Türkiye’yi hedef alan ABD yaptırımlarının gelecekte nasıl şekilleneceğine dair öngörülerde de bulunan Erol şunları anlattı:

“Gelecekte bu strateji, Halkbank ile sınırlı kalmayarak Türk bankacılık sistemini de hedef alabilir. Buna ek olarak Mike Pence’in de ifade ettiği üzere Türkiye ekonomik yaptırımlarla da karşı karşıya kalabilir. Bu noktada belirtilmesi gereken asıl husus, ABD’nin yaptırım kararlarının yalnızca Brunson davasıyla ilişkili olmadığıdır. Zira Washington’un rahatsızlığı, Ankara’nın çok yönlü dış politikasından kaynaklanmaktadır. Unutulmaması gerekir ki son dönemde Türkiye’nin, Suriye konulu Astana Müzakereleri, terör örgütü PYD-YPG-PKK’ya karşı operasyonları ve S-400 hava savunma sistemleri konusunda Rusya ile geliştirdiği işbirliği süreci üzerinden bağımsız dış politika refleksi geliştirmektedir.’’

YAPTIRIMLARIN HUKUKİ DAYANAĞI YOK

Diğer yandan ANKASAM Uluslararası Hukuk Uzmanı Olimjon Sobir, bireysel boyuttaki yaptırımların devlet düzeyindeki ekonomik yaptırımlara dönüşme ihtimalinin çok düşük olduğunu savundu.

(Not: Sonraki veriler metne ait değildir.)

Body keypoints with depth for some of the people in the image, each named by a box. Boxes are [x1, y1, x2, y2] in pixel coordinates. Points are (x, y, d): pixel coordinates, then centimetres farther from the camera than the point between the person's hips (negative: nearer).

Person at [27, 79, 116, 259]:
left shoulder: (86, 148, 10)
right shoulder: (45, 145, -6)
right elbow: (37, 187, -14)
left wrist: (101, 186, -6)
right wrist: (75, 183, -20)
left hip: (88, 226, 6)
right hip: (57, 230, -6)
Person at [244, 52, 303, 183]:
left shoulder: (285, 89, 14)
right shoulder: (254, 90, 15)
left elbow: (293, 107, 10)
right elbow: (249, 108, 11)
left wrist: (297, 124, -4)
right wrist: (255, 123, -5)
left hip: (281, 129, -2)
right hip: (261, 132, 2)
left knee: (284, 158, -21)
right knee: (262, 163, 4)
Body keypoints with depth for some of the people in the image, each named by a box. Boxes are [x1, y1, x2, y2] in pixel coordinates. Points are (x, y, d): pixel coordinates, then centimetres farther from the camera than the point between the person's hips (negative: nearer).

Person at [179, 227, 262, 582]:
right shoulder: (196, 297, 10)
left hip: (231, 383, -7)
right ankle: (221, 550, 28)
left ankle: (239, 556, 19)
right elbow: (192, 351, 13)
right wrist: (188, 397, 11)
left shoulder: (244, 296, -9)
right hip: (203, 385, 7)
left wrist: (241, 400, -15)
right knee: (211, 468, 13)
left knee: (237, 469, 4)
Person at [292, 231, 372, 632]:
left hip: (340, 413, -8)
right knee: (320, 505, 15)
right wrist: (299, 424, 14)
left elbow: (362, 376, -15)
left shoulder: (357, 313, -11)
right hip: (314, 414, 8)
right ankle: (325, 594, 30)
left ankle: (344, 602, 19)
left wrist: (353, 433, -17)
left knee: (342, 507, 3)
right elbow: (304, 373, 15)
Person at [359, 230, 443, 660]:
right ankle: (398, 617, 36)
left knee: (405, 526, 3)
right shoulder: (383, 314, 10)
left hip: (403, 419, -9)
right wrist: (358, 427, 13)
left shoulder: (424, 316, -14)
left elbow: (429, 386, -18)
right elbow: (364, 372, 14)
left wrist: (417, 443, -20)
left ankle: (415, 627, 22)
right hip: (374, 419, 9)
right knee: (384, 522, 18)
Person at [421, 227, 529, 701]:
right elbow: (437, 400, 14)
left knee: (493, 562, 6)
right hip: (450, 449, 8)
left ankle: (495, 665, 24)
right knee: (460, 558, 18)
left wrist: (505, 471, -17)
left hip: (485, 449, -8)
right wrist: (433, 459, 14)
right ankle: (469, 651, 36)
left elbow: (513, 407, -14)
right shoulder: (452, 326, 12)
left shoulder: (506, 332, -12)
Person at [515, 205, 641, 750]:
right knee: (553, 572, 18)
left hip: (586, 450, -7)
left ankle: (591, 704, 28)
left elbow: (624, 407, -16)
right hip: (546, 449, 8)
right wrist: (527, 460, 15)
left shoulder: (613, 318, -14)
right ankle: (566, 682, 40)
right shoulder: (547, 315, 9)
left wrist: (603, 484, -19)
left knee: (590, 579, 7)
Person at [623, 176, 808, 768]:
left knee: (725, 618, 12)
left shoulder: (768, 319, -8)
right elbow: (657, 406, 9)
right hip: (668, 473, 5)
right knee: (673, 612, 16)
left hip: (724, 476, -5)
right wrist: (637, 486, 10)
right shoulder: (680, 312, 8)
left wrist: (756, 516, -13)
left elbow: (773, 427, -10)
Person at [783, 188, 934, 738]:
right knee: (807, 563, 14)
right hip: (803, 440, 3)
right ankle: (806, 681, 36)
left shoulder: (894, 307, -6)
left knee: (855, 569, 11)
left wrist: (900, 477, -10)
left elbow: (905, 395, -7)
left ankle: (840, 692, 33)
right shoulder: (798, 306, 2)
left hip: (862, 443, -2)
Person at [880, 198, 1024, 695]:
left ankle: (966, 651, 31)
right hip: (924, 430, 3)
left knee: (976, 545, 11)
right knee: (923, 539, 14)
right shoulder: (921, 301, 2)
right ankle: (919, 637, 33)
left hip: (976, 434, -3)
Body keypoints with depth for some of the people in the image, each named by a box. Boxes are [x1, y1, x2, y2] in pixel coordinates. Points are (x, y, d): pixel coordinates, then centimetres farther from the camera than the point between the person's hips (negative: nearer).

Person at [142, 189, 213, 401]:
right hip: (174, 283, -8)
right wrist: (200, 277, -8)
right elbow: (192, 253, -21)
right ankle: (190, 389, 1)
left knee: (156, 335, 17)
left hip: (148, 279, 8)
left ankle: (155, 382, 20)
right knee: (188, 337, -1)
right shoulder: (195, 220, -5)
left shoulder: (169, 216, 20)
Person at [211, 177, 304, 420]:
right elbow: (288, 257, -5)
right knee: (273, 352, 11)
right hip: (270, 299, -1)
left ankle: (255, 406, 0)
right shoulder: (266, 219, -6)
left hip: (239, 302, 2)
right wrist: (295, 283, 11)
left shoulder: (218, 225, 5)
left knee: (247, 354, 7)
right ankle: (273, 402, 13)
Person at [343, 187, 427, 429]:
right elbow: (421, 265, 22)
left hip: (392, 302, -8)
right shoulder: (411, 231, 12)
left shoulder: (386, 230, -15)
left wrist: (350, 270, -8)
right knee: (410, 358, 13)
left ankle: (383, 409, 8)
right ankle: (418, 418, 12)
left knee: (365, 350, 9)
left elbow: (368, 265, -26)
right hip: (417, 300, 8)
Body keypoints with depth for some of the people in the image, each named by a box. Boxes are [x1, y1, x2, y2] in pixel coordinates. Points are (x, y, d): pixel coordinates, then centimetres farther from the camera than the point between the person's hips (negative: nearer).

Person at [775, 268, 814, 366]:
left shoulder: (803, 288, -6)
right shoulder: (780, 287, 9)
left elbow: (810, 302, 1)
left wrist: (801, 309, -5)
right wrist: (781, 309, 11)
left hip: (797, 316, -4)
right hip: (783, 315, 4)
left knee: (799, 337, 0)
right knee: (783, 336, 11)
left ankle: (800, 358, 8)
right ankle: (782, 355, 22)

Türkiye için özel hazırlanmış bir yaptırım paketinin varlığına dair herhangi bir resmi açıklamanın olmadığını aktaran Sobir, “Türk şirketler ve kişilerden oluşan bir ekonomik yaptırım listesi hazırlandığına dair ortaya atılan iddia Bloomberg ajansının kendi kaynaklarına dayandırdığı bir haber olup resmi olarak doğrulanmamıştır. Twitter hesabından yaptığı açıklamada ise Mike Pence, Papaz Andrew Brunson serbest bırakılana kadar genel olarak sert ekonomik yaptırımların uygulanacağını söylemiş; fakat bir yaptırım listesinin hazırlandığından bahsetmemiştir.’’ dedi.

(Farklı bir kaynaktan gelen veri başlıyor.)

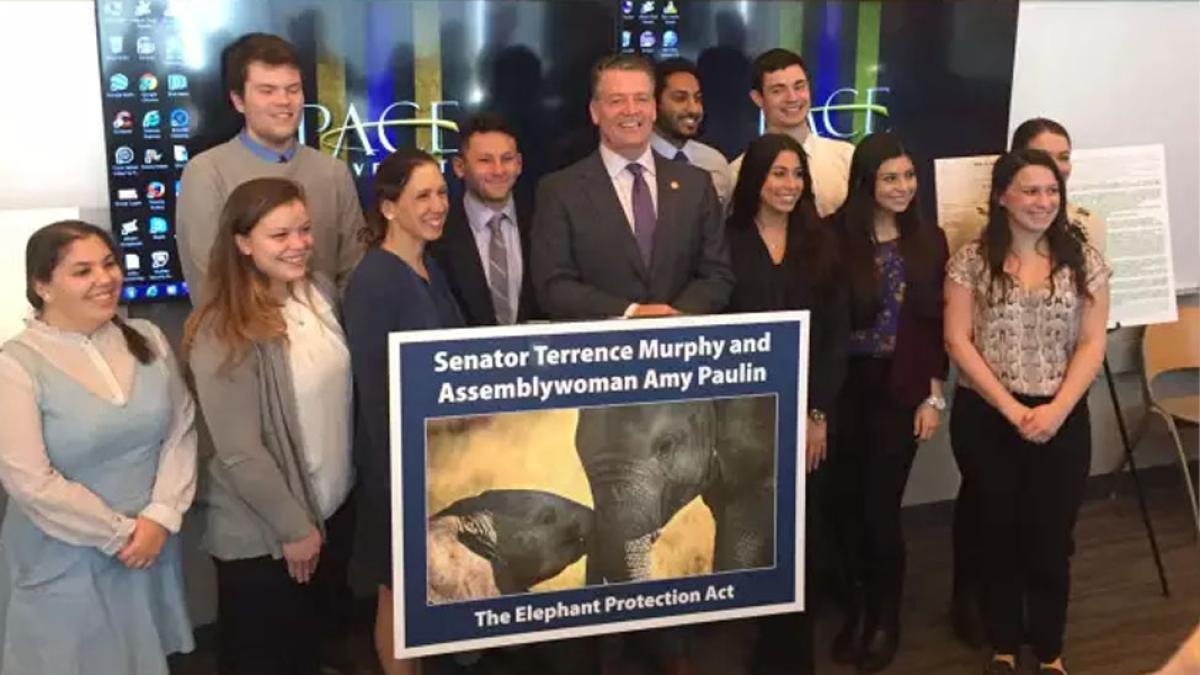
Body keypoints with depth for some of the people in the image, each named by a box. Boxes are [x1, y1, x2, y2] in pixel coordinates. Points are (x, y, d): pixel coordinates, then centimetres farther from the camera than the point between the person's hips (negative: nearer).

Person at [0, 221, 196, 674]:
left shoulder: (147, 339, 1)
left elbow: (181, 431, 1)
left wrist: (161, 517, -10)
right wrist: (120, 533, -13)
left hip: (152, 546, 4)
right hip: (67, 565, -4)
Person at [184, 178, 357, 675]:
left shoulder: (322, 292, -2)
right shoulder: (224, 333, -23)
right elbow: (239, 453, -21)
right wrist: (293, 527, -14)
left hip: (335, 505, 6)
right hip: (263, 533, -6)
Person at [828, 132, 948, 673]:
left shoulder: (929, 241, 2)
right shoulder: (836, 236, -7)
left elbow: (936, 325, 4)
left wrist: (934, 396, -1)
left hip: (899, 390, 0)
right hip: (844, 387, 0)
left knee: (881, 505, 1)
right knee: (847, 501, 8)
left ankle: (886, 617, 22)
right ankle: (856, 608, 29)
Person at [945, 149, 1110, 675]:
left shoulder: (1084, 261, 1)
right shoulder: (972, 260, -4)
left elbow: (1092, 344, -1)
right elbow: (958, 341, -7)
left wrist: (1056, 409, -14)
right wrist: (1010, 406, -13)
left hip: (1061, 421, 1)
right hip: (985, 419, -1)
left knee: (1051, 538, 7)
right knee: (999, 533, 12)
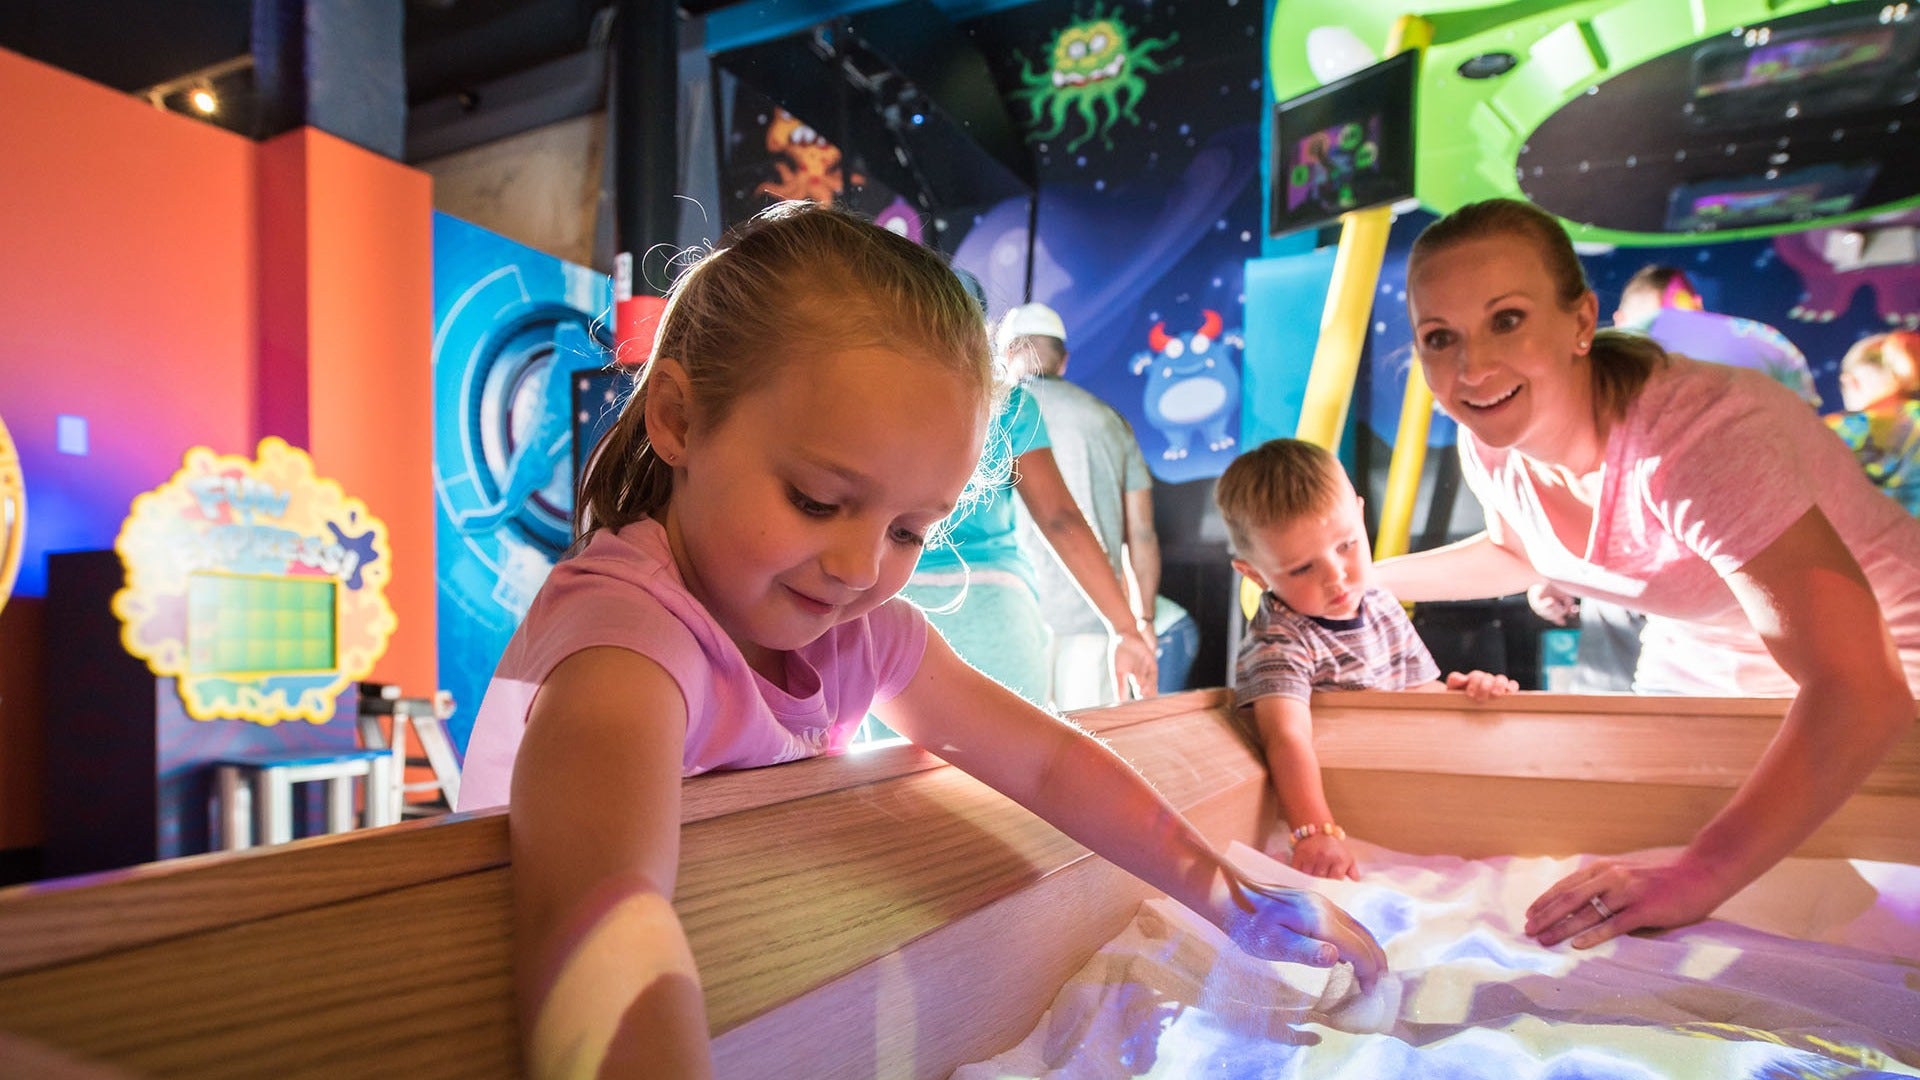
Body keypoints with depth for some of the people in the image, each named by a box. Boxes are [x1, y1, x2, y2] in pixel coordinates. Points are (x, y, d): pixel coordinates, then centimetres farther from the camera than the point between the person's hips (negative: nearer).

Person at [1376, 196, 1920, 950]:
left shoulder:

ABD’nin iki Türk bakana karşı uyguladığı tek taraflı yaptırımların ise hukuki açıdan bir hiçbir dayanağı olmadığını belirten Sobir şunları kaydetti:

“Bireysel yaptırımların ekonomik boyutlara taşınması ve ticari ilişkilerin etkilenmesi halinde Türkiye, ABD ile birlikte üye olduğu Dünya Ticaret Örgütü gibi uluslararası kuruluşlarda uyuşmazlıkları çözme mekanizmalarına başvurabilir.”

“KAZANAN TÜRKİYE OLUR”

ANKASAM Başkanı Prof. Dr. Mehmet Seyfettin Erol, “Ekonomik anlamda ödenecek bedel, Türkiye’yi bağımsızlaştıracak ve özgürleştirecektir. Bu sebeple bağımsızlıkçı ve milli bir devlet refleksiyle şekillenen mevcut dış politika anlayışının aynı şekilde sürdürülmesi gerekmektedir. Diğer taraftan Washington, Türkiye gibi bölgede stratejik bir konuma sahip ülkeyi kaybetmeyi göze alamayacağından bu sorunu daha fazla sürdürmek istemeyecektir. Bu sebeple krizin ikili ilişkilere daha fazla zarar vermeden aşılabileceğini düşünüyorum.” dedi.